Meet The 50 Doctors, Scientists And Healthcare Entrepreneurs Who Became Pandemic Billionaires In 2020 | Forbes - Giacomo Tognini:
December 23, 2020 - "Nearly a year after the first case of Covid-19 was reported in the Chinese city of Wuhan in December 2019, the world could be nearing the beginning of the end of a pandemic that has killed more than 1.7 million people. Vaccination for Covid-19 is underway in the United States and the United Kingdom, and promising antibody treatments could help doctors fight back against the disease more effectively. Tied to those breakthroughs: a host of new billionaires who have emerged in 2020, their fortunes propelled by a stock market surge as investors flocked to companies involved in the development of vaccines, treatments, medical devices and everything in between.
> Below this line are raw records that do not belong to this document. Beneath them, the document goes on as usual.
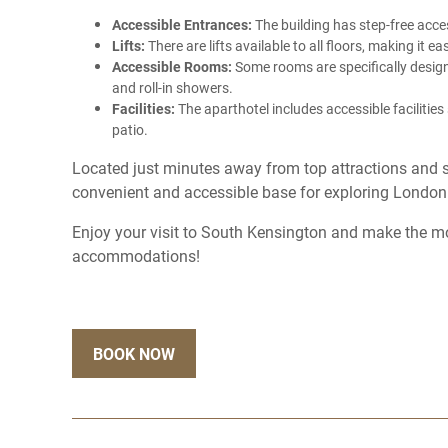
Accessible Entrances:
The building has step-free ac
Lifts:
There are lifts available to all floors, making it e
Accessible Rooms:
Some rooms are specifically designe
and roll-in showers.
Facilities:
The aparthotel includes accessible facilitie
patio.
Located just minutes away from top attractions and 
convenient and accessible base for exploring London
Enjoy your visit to South Kensington and make the mo
accommodations!
BOOK NOW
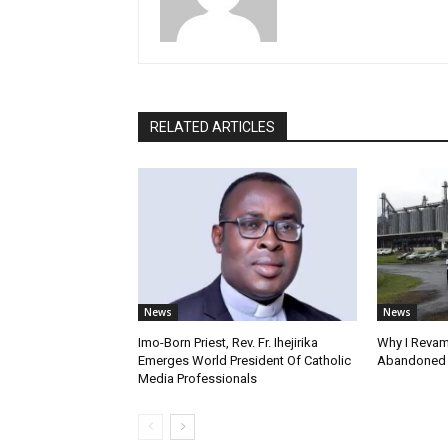
RELATED ARTICLES
News
News
Imo-Born Priest, Rev. Fr. Ihejirika
Why I Revam
Emerges World President Of Catholic
Abandoned F
Media Professionals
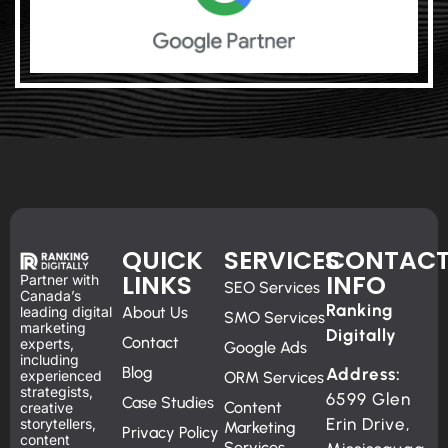
QUICK
SERVICES
CONTAC
LINKS
INFO
Partner with
SEO Services
Canada’s
Ranking
leading digital
About Us
SMO Services
marketing
Digitally
Contact
experts,
Google Ads
including
Blog
Address:
experienced
ORM Services
strategists,
6599 Glen
Case Studies
Content
creative
Erin Drive,
storytellers,
Marketing
Privacy Policy
content
Services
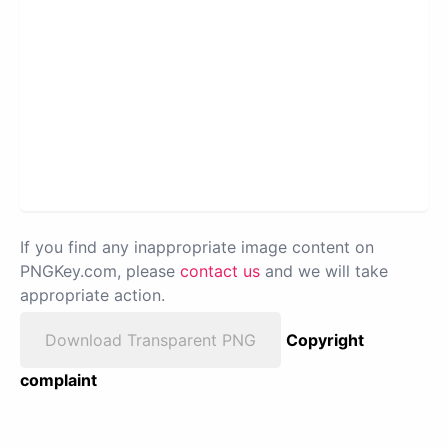
If you find any inappropriate image content on
PNGKey.com, please
contact us
and we will take
appropriate action.
Download Transparent PNG
Copyright
complaint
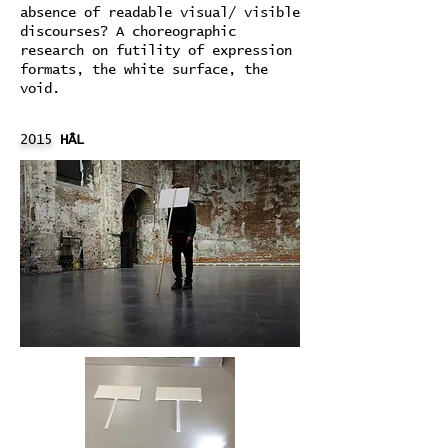
absence of readable visual/ visible
discourses? A choreographic
research on futility of expression
formats, the white surface, the
void.
2015
HÂL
"Altogether, Forbes found 50 new billionaires in the healthcare sector in 2020. The most notable newcomers of the year are the scientists behind the two most successful vaccines for the coronavirus — one developed by Pfizer and German biotech firm BioNTech, the other by Massachusetts-based Moderna — who have seen their net worths skyrocket since January: Uğur Şahin and Stéphane Bancel. Virtually unknown at the outset of 2020, both men are now billionaires several times over. BioNTech CEO Şahin, who cofounded the firm with Özlem Türeci, his wife and the firm’s chief medical officer — she owns no shares in the company — is now worth $4.2 billion; his French counterpart at Moderna, Stéphane Bancel, has a $4.1 billion fortune. Moderna’s meteoric rise also produced two more billionaires among its earliest investors, Harvard professor Timothy Springer and MIT scientist Robert Langer. Those vaccines will require billions of glass vials to safely transport them — enter Italy’s Sergio Stevanato, a new billionaire and the majority shareholder in the privately-owned Stevanato Group, which is making glass vials for several dozen vaccine efforts around the world.
"It’s not just vaccines: companies developing antibody treatments and drugs to help doctors fight the virus have also benefited from the market frenzy. Carl Hansen, the CEO of Canadian biotech outfit AbCellera, is now worth $2.9 billion after his company went public on December 11, fueled by the Food and Drug Administration’s approval last month of its antibody treatment developed with pharma giant Eli Lilly. Even the firms working behind the scenes to help larger companies test new drugs and devices have seen their stock prices reach new highs. August Troendle, the founder and CEO of Cincinnati-based contract research firm Medpace, is now worth $1.3 billion thanks to a nearly 70% jump in the company’s shares since the beginning of the year.
"The new moguls hail from 11 different countries, but the majority live in China, the early epicenter of Covid-19, which is now home to nearly three dozen new healthcare billionaires — chief among them is Hu Kun, the chairman of medical device manufacturer Contec Medical Systems, which went public on the Shenzhen stock exchange in August. Contec’s shares have risen nearly 150% since the IPO on the back of strong overseas sales of products ranging from pulse oximeters to pulmonary devices used for checking lung conditions, all of which have become more necessary with the spread of Covid-19 throughout the globe."